WHAT IS BEING ASKED> Write out every line below that contains "artists".

#### RECORDS FOR PROCESSING

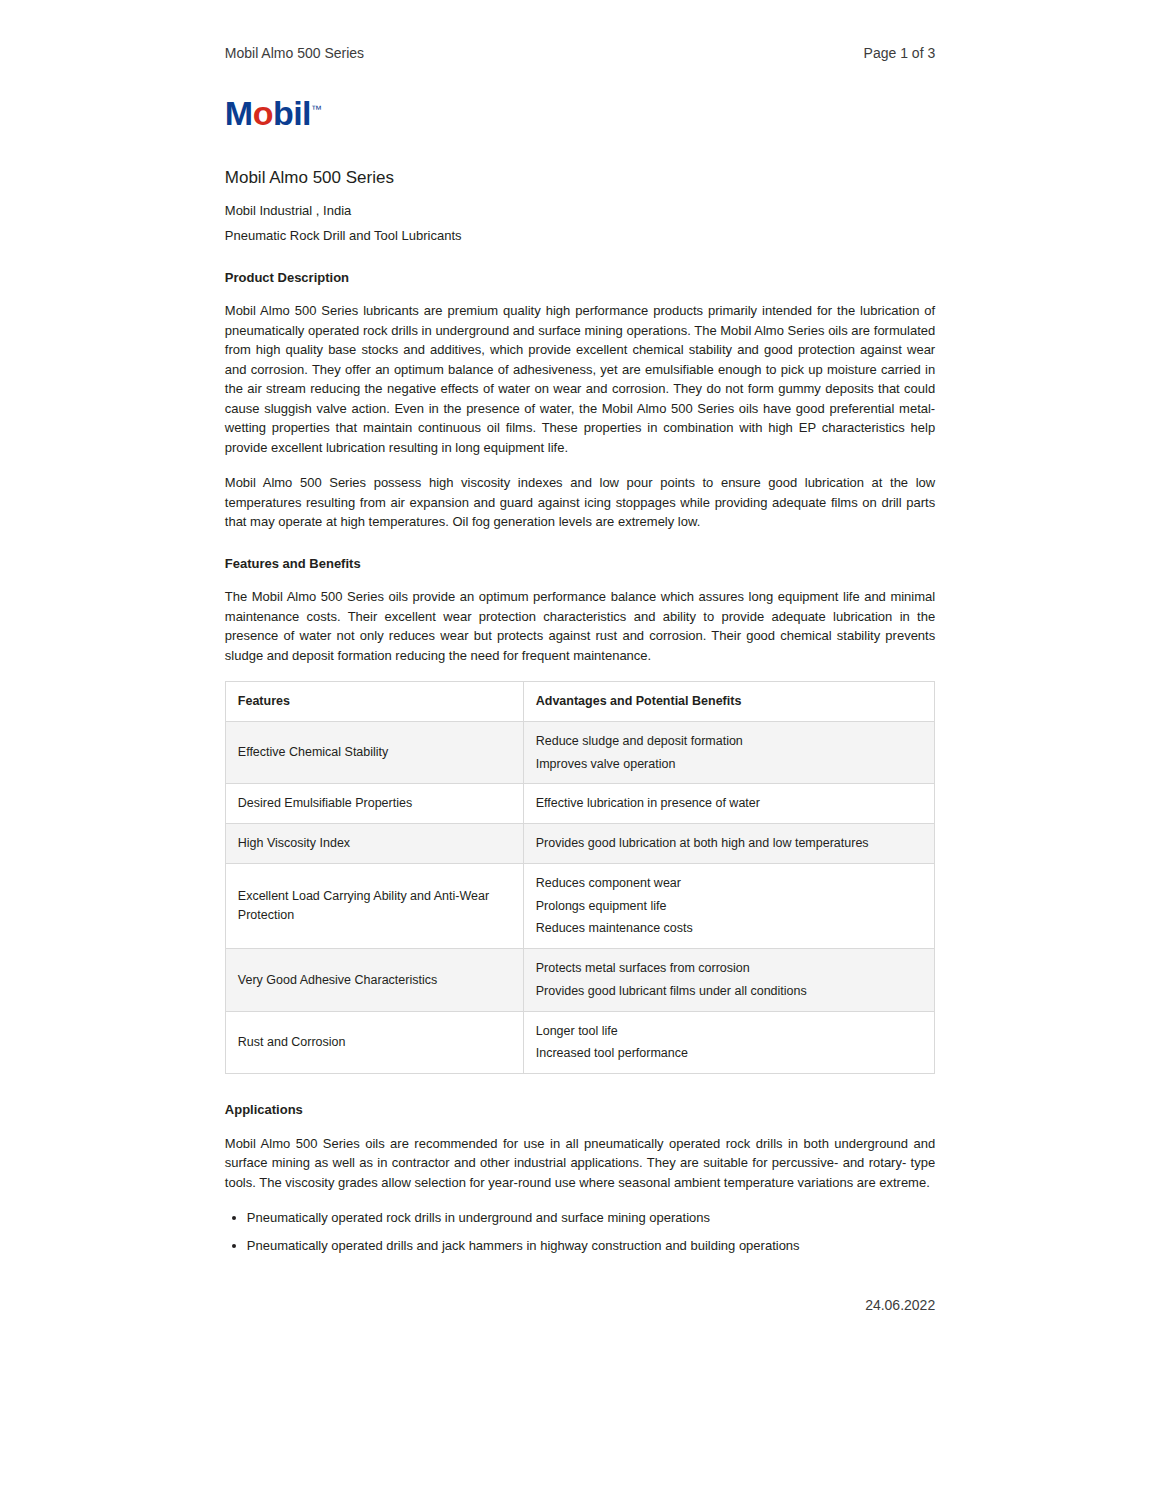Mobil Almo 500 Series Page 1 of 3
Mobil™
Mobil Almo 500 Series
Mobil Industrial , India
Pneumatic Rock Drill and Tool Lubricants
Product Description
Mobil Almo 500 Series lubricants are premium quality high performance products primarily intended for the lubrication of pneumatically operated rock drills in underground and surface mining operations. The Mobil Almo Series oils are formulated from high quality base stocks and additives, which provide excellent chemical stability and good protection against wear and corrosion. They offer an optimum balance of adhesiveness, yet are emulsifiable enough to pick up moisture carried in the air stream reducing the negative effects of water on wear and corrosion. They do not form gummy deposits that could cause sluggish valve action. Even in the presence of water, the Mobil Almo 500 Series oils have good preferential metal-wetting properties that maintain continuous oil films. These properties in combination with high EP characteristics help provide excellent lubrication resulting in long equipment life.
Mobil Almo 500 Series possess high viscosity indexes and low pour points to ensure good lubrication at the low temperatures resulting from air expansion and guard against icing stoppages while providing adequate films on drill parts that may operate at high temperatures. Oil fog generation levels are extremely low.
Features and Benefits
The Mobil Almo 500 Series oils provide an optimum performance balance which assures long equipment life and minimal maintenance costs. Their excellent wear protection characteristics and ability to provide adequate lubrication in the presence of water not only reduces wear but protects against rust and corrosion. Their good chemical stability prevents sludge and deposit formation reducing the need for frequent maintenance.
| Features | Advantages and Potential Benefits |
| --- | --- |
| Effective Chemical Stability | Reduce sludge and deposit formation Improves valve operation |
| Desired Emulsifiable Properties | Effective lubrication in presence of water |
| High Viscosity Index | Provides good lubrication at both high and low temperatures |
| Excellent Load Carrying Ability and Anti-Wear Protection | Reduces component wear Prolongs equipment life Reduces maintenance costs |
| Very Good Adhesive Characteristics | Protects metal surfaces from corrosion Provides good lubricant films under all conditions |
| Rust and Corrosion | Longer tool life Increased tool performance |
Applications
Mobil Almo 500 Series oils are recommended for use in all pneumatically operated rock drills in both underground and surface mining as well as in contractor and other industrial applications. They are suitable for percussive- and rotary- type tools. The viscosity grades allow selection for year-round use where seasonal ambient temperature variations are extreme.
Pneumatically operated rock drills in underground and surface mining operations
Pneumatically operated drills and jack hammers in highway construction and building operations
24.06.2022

########
#### RECORDS FOR PROCESSING

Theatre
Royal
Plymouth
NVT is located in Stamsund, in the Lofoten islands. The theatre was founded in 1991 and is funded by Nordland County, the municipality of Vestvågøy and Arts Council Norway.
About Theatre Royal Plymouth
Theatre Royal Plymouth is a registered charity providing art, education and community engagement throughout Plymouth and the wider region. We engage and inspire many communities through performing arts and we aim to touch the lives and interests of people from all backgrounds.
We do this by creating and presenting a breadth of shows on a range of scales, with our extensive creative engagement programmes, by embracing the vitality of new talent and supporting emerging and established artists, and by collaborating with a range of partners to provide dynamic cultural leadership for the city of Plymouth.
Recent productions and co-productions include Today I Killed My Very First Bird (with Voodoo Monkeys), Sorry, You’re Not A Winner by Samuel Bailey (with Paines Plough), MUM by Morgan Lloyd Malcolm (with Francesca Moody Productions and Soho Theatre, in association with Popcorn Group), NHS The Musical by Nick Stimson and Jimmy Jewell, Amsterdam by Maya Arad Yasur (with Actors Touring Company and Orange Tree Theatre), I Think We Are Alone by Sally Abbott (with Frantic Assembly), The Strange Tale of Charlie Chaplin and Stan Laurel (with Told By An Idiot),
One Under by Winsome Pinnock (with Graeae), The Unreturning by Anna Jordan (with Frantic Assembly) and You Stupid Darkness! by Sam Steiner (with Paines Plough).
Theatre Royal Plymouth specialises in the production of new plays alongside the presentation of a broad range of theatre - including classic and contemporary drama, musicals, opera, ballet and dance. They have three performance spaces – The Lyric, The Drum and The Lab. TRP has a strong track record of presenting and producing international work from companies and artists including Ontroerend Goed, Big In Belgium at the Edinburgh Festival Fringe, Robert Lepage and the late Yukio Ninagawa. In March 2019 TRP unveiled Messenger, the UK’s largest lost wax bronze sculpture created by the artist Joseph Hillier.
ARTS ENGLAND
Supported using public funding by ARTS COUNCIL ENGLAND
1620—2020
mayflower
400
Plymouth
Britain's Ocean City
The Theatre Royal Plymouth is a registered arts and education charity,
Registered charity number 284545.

########

SOLUTION>
We do this by creating and presenting a breadth of shows on a range of scales, with our extensive creative engagement programmes, by embracing the vitality of new talent and supporting emerging and established artists, and by collaborating with a range of partners to provide dynamic cultural leadership for the city of Plymouth.
Theatre Royal Plymouth specialises in the production of new plays alongside the presentation of a broad range of theatre - including classic and contemporary drama, musicals, opera, ballet and dance. They have three performance spaces – The Lyric, The Drum and The Lab. TRP has a strong track record of presenting and producing international work from companies and artists including Ontroerend Goed, Big In Belgium at the Edinburgh Festival Fringe, Robert Lepage and the late Yukio Ninagawa. In March 2019 TRP unveiled Messenger, the UK’s largest lost wax bronze sculpture created by the artist Joseph Hillier.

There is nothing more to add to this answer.